• [ЗАДАНИЕ A]
Перепишите из записей без единого изменения всё, что идёт от строки с «Does point (242, 502)» вниз до строки с «Who is positioned», включая обе эти строки.

• [ИСХОДНЫЙ ТЕКСТ]

Логика этого маршрута в следующем. Условно говоря, человек приезжает в четверг на конференцию, но у него есть еще пятница — самолет улетает только вечером. Его время ограничено, он хочет получить максимум впечатлений. Он знает о «Музейном квартале», потому что видит соответствующий брендинг и понимает, что это маршрут длиной всего семь километров и ему понадобятся два или четыре часа с заходом во все музеи. Он берет велосипед в аренду и покупает на «Кассир.ру» или другом агрегаторе единый билет, который позволяет заходить во все эти музеи. У него есть мобильное приложение для навигации, может быть, с элементом игры. Например, он получает задание: «Какие три цифры нарисованы над входом в Кафедральный собор?». Человек вынужден подойти и посмотреть, какие там три цифры. Он вбивает их в приложение и получает следующее задание: «А теперь дуй туда-то и посмотри, что держит в руках памятник Николаю Угоднику на набережной». Он получает, с одной стороны, опцию игры, а с другой — ходит по этому «Музейному кварталу». Это один вариант, он точно будет.

• [ЗАДАНИЕ B]
Выведите без изменений весь текст о маршруте по «Музейному кварталу».

[Данные о пространственных отношениях]
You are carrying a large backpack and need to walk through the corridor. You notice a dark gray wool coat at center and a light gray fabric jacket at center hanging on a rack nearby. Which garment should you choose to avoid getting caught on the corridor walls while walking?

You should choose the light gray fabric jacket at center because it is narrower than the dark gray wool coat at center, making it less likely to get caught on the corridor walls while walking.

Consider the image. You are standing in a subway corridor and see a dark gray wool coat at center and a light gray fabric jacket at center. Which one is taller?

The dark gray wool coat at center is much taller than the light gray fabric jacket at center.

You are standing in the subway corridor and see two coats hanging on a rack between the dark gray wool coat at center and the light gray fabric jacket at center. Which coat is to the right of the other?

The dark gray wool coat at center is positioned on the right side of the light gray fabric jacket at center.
---
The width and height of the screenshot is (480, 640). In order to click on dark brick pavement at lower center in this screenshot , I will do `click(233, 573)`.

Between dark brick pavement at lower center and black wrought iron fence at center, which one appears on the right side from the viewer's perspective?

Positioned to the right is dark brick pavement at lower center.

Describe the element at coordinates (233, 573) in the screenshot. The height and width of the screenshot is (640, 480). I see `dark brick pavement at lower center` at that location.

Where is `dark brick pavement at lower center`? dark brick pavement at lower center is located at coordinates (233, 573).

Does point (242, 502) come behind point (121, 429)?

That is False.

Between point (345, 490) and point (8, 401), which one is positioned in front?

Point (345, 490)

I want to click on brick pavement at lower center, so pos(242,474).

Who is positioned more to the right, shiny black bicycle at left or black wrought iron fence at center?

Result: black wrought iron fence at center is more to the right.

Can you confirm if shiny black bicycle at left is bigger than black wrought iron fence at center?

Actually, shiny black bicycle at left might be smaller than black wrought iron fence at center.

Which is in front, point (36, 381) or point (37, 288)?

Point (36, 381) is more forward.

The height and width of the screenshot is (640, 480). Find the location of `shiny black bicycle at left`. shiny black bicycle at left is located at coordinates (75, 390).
...
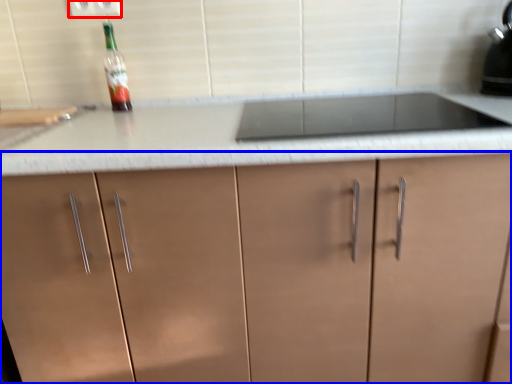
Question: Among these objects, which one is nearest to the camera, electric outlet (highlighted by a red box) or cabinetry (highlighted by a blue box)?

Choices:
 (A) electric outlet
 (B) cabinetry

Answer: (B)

• [РЕЗУЛЬТАТ ВЫПОЛНЕНИЯ A]
Does point (242, 502) come behind point (121, 429)?

That is False.

Between point (345, 490) and point (8, 401), which one is positioned in front?

Point (345, 490)

I want to click on brick pavement at lower center, so pos(242,474).

Who is positioned more to the right, shiny black bicycle at left or black wrought iron fence at center?

• [РЕЗУЛЬТАТ ВЫПОЛНЕНИЯ B]
Логика этого маршрута в следующем. Условно говоря, человек приезжает в четверг на конференцию, но у него есть еще пятница — самолет улетает только вечером. Его время ограничено, он хочет получить максимум впечатлений. Он знает о «Музейном квартале», потому что видит соответствующий брендинг и понимает, что это маршрут длиной всего семь километров и ему понадобятся два или четыре часа с заходом во все музеи. Он берет велосипед в аренду и покупает на «Кассир.ру» или другом агрегаторе единый билет, который позволяет заходить во все эти музеи. У него есть мобильное приложение для навигации, может быть, с элементом игры. Например, он получает задание: «Какие три цифры нарисованы над входом в Кафедральный собор?». Человек вынужден подойти и посмотреть, какие там три цифры. Он вбивает их в приложение и получает следующее задание: «А теперь дуй туда-то и посмотри, что держит в руках памятник Николаю Угоднику на набережной». Он получает, с одной стороны, опцию игры, а с другой — ходит по этому «Музейному кварталу». Это один вариант, он точно будет.